## ENUNCIADO DEL EJERCICIO
Por favor, devuelve cada línea de las entradas en la que aparezca la palabra "nous".

(Entradas del conjunto de datos)
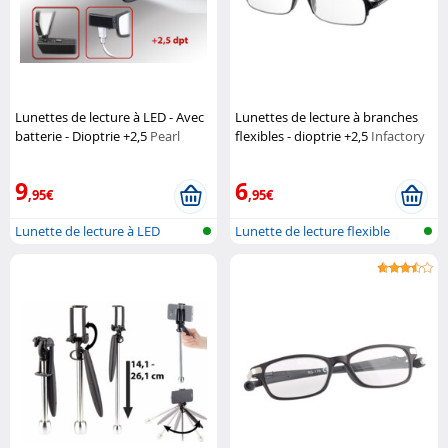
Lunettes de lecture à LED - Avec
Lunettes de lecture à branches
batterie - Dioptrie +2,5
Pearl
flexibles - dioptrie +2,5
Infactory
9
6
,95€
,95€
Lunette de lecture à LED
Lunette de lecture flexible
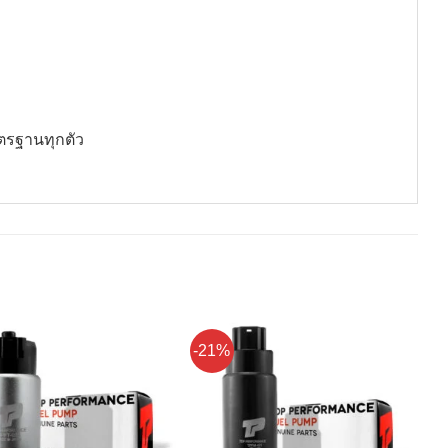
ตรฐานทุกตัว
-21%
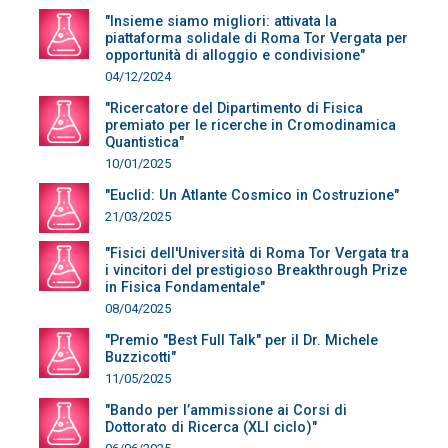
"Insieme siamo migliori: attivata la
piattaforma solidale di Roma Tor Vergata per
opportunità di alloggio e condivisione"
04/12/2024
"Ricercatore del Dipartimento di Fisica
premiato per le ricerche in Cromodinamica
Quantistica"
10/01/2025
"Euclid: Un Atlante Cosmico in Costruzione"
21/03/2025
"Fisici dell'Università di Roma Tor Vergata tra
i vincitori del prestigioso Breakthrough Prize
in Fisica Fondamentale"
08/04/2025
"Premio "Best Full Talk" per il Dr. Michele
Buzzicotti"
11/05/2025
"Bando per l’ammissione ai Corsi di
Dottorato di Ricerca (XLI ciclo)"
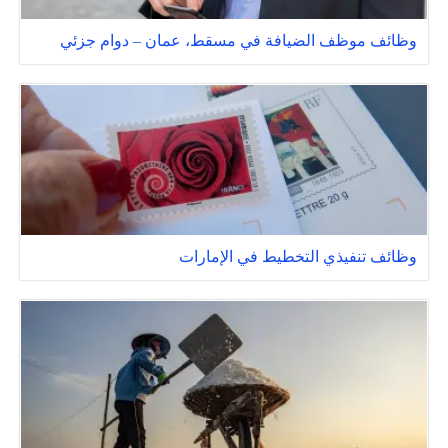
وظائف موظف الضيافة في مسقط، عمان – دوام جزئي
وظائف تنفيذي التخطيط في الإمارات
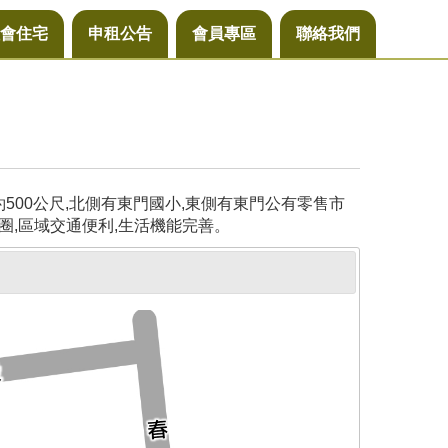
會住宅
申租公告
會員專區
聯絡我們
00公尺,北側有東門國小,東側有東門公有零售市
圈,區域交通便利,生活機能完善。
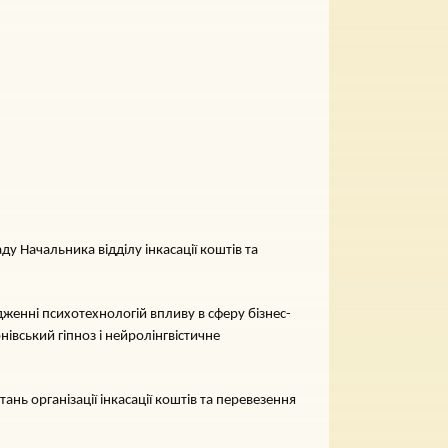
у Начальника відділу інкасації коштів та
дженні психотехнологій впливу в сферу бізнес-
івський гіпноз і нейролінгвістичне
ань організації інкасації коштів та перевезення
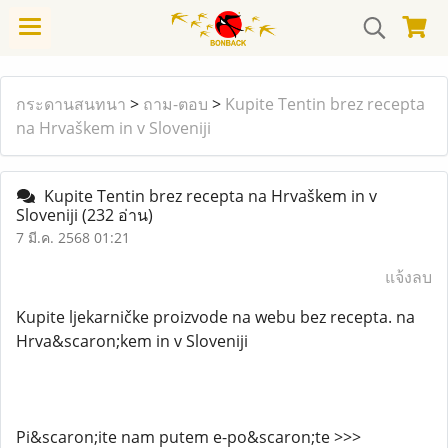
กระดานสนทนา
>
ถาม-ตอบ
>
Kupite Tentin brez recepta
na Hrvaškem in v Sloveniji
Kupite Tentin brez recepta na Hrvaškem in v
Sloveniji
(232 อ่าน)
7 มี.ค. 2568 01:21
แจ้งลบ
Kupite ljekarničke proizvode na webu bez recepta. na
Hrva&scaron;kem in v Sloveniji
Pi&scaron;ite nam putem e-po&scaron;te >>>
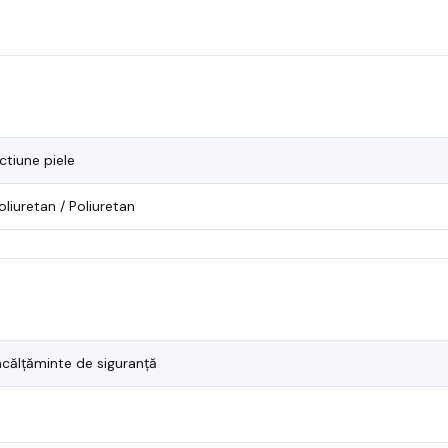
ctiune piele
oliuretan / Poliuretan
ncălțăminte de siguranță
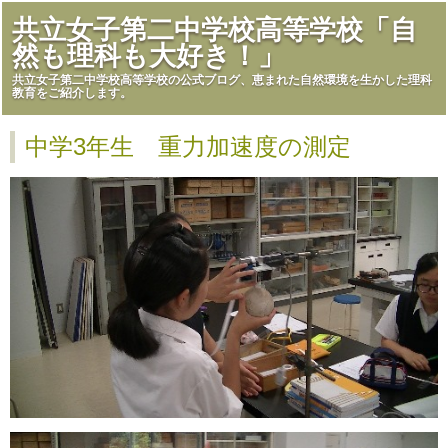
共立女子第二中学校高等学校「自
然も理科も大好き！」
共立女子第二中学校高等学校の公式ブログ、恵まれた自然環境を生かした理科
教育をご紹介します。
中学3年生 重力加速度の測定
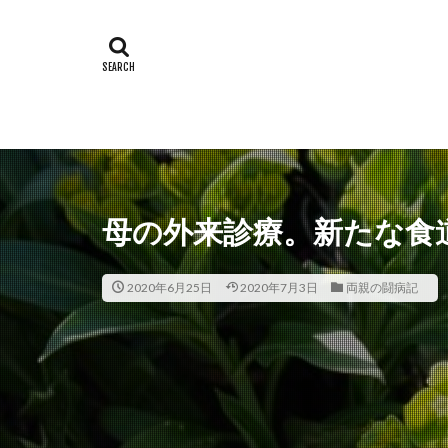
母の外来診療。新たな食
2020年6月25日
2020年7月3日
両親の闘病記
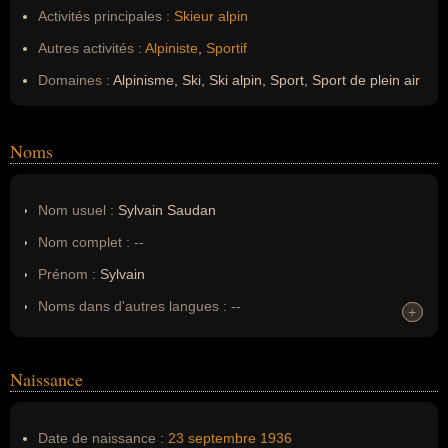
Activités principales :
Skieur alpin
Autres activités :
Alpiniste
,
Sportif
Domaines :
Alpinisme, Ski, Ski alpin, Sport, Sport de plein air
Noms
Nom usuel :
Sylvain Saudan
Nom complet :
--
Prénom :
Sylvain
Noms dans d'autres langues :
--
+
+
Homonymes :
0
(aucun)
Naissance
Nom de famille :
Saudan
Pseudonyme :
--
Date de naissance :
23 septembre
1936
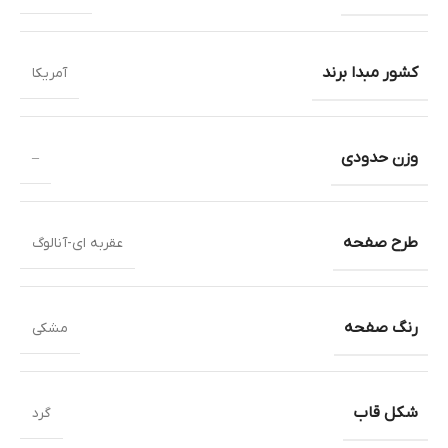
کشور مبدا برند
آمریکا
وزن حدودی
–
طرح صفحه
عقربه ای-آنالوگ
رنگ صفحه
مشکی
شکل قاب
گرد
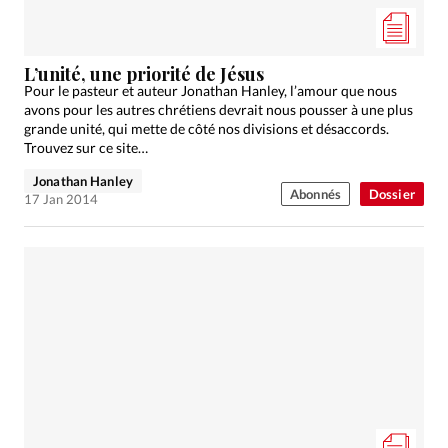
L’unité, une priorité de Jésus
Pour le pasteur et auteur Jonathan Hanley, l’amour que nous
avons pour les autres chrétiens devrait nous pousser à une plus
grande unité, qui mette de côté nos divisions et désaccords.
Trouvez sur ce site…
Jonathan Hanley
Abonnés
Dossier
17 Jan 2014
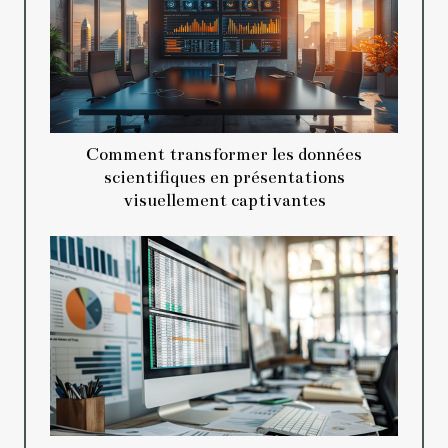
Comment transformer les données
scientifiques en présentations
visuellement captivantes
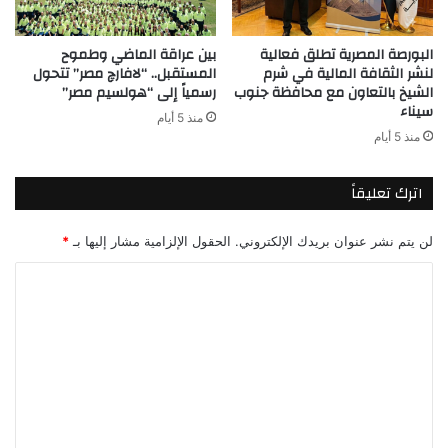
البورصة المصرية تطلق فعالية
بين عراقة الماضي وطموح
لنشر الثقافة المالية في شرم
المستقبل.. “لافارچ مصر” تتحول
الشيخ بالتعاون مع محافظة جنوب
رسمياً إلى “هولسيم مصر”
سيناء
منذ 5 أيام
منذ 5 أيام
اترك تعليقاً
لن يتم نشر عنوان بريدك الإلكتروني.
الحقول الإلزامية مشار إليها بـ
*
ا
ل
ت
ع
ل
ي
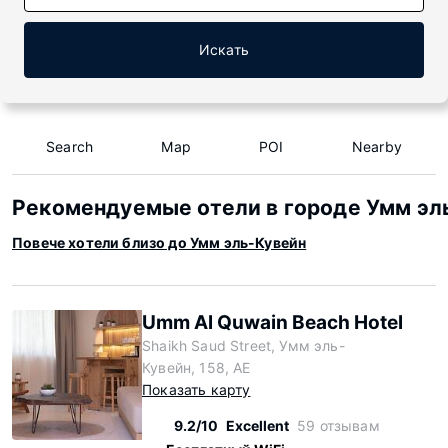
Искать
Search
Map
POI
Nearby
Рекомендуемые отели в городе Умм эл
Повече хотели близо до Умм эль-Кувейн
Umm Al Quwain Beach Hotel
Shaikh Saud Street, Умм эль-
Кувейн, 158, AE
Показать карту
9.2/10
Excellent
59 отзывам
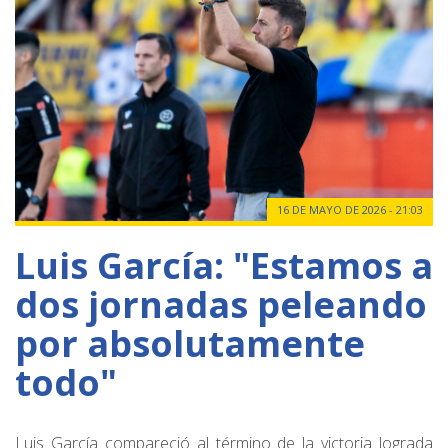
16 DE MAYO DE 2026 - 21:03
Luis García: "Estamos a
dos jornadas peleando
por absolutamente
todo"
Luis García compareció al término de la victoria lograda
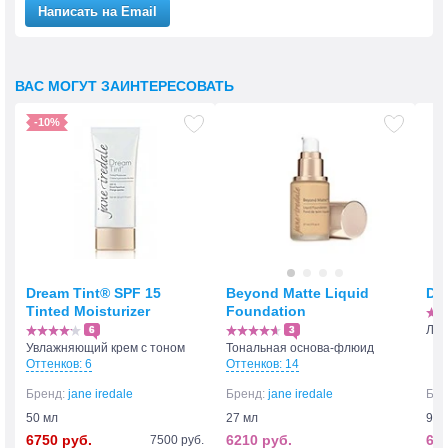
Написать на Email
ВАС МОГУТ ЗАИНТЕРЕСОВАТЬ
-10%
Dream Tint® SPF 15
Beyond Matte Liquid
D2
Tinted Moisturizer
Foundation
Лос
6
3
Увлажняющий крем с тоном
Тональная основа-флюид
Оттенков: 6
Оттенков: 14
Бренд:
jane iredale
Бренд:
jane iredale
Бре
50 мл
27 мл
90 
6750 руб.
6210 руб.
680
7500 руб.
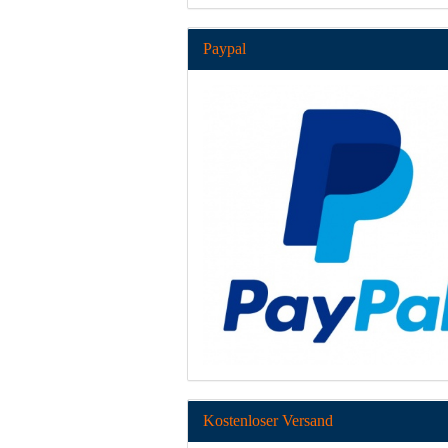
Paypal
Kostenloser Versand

## SOLUCIÓN PROPUESTA
Pour le pasteur et auteur Jonathan Hanley, l’amour que nous
avons pour les autres chrétiens devrait nous pousser à une plus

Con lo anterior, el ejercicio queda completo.